LAW & PUBLIC SAFETY

Kids taken from parents at southern border end up in Camden County

BY Brenda Flanagan, Senior Correspondent |

“Our job is really not the circumstances that brought them to us, it’s to care for them and keep them safe,” said Eileen Henderson, COO at the Center for Family Services.

Henderson’s Camden-based agency got a $4 million contract to care for unaccompanied minors picked up by U.S. Border Patrol. Part of the stream of unauthorized immigrants across the southern border, they comprise four moms and their babies, plus 19 boys and girls aged 13 to 17 who are now sheltering with the Center for Family Services. Three of those teens were forcibly removed from their parents.

“In general, the youth are extremely grateful to have a warm bed, to have food. Some of them haven’t eaten for days before they’ve gotten here,” Henderson said. “And their deep heartfelt struggles are shared with professional therapists, so we more focus on how can we give you some normalcy for a short amount of time, connect you with people who love and care about you.”
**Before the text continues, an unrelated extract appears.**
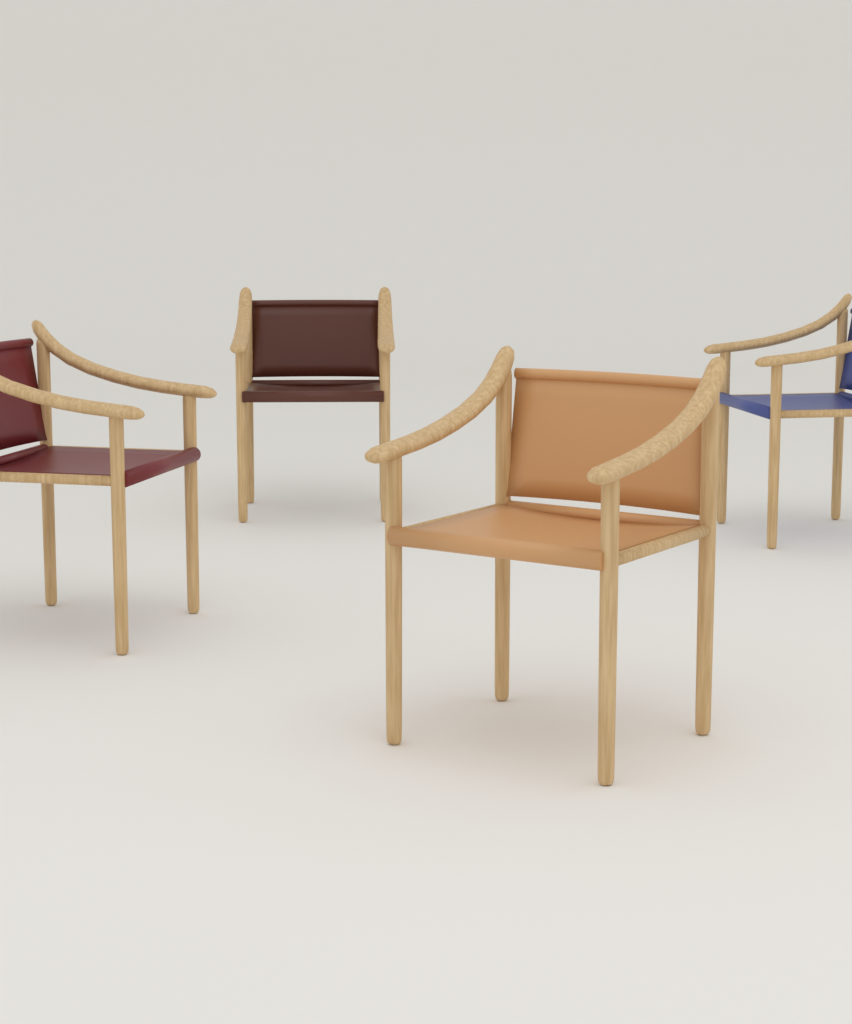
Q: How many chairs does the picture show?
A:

Henderson says the teens stay in the center’s network of 17 unidentified safe houses across southern New Jersey — and that they’re well cared for. She says no one is confined.
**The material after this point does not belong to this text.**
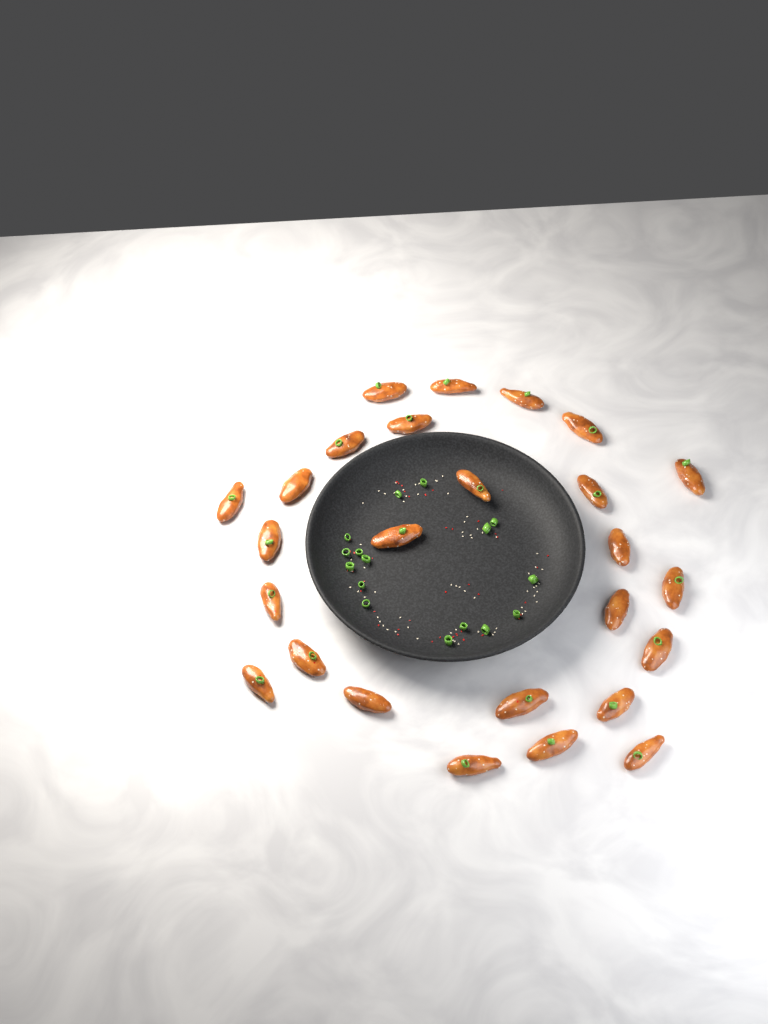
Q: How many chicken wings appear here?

“We’re not a locked facility. The youth are determined to be low-risk for wanting to run away, and low-risk for harming themselves or anyone else,” she said. “They need a safe place to go with the goal that we’re going to get them back to their family whenever possible.”

The center works to help place kids with family members who could be located anywhere in the U.S. So far, she says, 90 kids from the southern border have been processed through Camden. It’s the only agency in New Jersey with a federal contract to care for these kids. New York’s got several, and recently more than 200 children were housed in Harlem’s Cayuga Center unbeknown to an angry Mayor Bill DeBlasio. Henderson tries to block out the politics.

“It’s a worry. It’s a weight. But again, it’s not something we have control over. We work with people in extreme poverty, we work with victims of violence,” said Henderson. “We just know that our respectful, trauma-informed treatment of individuals makes a difference and it keeps them safe and it keeps everyone safe.”

Volatile emotions and divisive politics make this a touchy topic. Henderson says they’re waiting to see whether any rule changes impact the flow of kids into their care. But she pleads with fanatics on both sides of the aisle to understand these are just kids.

“My concern would be where would you want the children to go? Do you want them in a safe place with professional staff that are going to care for them? Where are they going to go?” she asked. “I would that hope no one would try to interfere with children’s lives.”

The agency said children stay an average of 30 days. They expect to see 300 pass through their facilities within the next year.